Saved data entries:
================================
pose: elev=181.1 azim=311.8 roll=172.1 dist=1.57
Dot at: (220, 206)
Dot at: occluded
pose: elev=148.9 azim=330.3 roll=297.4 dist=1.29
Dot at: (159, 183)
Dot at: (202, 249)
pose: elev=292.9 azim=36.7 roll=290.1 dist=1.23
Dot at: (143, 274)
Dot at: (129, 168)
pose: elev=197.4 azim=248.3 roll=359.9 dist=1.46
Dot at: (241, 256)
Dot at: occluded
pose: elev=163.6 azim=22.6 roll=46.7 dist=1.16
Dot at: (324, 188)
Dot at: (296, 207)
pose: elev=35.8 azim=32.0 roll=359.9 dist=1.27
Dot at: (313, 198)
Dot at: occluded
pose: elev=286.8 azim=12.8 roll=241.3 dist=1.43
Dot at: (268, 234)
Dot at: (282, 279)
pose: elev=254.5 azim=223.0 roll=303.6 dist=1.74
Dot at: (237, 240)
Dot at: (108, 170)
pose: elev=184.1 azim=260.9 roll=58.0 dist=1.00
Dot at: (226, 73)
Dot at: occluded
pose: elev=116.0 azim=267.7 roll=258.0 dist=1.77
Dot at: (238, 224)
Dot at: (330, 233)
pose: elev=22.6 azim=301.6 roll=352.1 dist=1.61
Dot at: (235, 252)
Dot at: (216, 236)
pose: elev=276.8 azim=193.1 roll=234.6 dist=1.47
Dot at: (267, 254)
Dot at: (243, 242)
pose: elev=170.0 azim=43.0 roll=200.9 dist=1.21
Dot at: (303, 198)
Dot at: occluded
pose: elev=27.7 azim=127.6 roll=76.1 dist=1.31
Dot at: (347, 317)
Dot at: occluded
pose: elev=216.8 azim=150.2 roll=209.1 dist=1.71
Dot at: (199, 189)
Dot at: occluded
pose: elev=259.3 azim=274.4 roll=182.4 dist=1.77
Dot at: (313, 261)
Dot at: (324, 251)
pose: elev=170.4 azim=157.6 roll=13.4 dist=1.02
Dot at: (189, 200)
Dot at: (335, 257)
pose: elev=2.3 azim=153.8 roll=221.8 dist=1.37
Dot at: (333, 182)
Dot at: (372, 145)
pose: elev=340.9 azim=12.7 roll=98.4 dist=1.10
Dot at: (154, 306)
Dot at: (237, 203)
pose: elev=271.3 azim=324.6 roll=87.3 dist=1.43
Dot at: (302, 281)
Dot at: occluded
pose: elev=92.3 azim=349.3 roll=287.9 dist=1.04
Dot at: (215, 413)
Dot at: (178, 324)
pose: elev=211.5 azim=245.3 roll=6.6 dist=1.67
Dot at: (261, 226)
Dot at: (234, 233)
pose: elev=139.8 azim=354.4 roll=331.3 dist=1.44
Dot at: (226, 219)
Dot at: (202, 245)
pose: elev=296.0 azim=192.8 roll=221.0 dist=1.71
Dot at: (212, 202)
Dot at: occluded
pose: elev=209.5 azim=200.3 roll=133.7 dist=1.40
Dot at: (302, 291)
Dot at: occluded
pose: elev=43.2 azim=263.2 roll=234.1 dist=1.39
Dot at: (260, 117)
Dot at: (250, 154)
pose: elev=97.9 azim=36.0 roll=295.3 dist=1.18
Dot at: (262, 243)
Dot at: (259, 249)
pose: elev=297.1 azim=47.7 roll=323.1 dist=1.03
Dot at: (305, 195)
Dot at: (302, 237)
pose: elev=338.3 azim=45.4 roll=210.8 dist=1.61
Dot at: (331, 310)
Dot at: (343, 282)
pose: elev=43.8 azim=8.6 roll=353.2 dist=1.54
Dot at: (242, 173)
================================
▸ What you have to do
Repeat every one of the records above back word for word, without changing anything.

▸ The reply
pose: elev=181.1 azim=311.8 roll=172.1 dist=1.57
Dot at: (220, 206)
Dot at: occluded
pose: elev=148.9 azim=330.3 roll=297.4 dist=1.29
Dot at: (159, 183)
Dot at: (202, 249)
pose: elev=292.9 azim=36.7 roll=290.1 dist=1.23
Dot at: (143, 274)
Dot at: (129, 168)
pose: elev=197.4 azim=248.3 roll=359.9 dist=1.46
Dot at: (241, 256)
Dot at: occluded
pose: elev=163.6 azim=22.6 roll=46.7 dist=1.16
Dot at: (324, 188)
Dot at: (296, 207)
pose: elev=35.8 azim=32.0 roll=359.9 dist=1.27
Dot at: (313, 198)
Dot at: occluded
pose: elev=286.8 azim=12.8 roll=241.3 dist=1.43
Dot at: (268, 234)
Dot at: (282, 279)
pose: elev=254.5 azim=223.0 roll=303.6 dist=1.74
Dot at: (237, 240)
Dot at: (108, 170)
pose: elev=184.1 azim=260.9 roll=58.0 dist=1.00
Dot at: (226, 73)
Dot at: occluded
pose: elev=116.0 azim=267.7 roll=258.0 dist=1.77
Dot at: (238, 224)
Dot at: (330, 233)
pose: elev=22.6 azim=301.6 roll=352.1 dist=1.61
Dot at: (235, 252)
Dot at: (216, 236)
pose: elev=276.8 azim=193.1 roll=234.6 dist=1.47
Dot at: (267, 254)
Dot at: (243, 242)
pose: elev=170.0 azim=43.0 roll=200.9 dist=1.21
Dot at: (303, 198)
Dot at: occluded
pose: elev=27.7 azim=127.6 roll=76.1 dist=1.31
Dot at: (347, 317)
Dot at: occluded
pose: elev=216.8 azim=150.2 roll=209.1 dist=1.71
Dot at: (199, 189)
Dot at: occluded
pose: elev=259.3 azim=274.4 roll=182.4 dist=1.77
Dot at: (313, 261)
Dot at: (324, 251)
pose: elev=170.4 azim=157.6 roll=13.4 dist=1.02
Dot at: (189, 200)
Dot at: (335, 257)
pose: elev=2.3 azim=153.8 roll=221.8 dist=1.37
Dot at: (333, 182)
Dot at: (372, 145)
pose: elev=340.9 azim=12.7 roll=98.4 dist=1.10
Dot at: (154, 306)
Dot at: (237, 203)
pose: elev=271.3 azim=324.6 roll=87.3 dist=1.43
Dot at: (302, 281)
Dot at: occluded
pose: elev=92.3 azim=349.3 roll=287.9 dist=1.04
Dot at: (215, 413)
Dot at: (178, 324)
pose: elev=211.5 azim=245.3 roll=6.6 dist=1.67
Dot at: (261, 226)
Dot at: (234, 233)
pose: elev=139.8 azim=354.4 roll=331.3 dist=1.44
Dot at: (226, 219)
Dot at: (202, 245)
pose: elev=296.0 azim=192.8 roll=221.0 dist=1.71
Dot at: (212, 202)
Dot at: occluded
pose: elev=209.5 azim=200.3 roll=133.7 dist=1.40
Dot at: (302, 291)
Dot at: occluded
pose: elev=43.2 azim=263.2 roll=234.1 dist=1.39
Dot at: (260, 117)
Dot at: (250, 154)
pose: elev=97.9 azim=36.0 roll=295.3 dist=1.18
Dot at: (262, 243)
Dot at: (259, 249)
pose: elev=297.1 azim=47.7 roll=323.1 dist=1.03
Dot at: (305, 195)
Dot at: (302, 237)
pose: elev=338.3 azim=45.4 roll=210.8 dist=1.61
Dot at: (331, 310)
Dot at: (343, 282)
pose: elev=43.8 azim=8.6 roll=353.2 dist=1.54
Dot at: (242, 173)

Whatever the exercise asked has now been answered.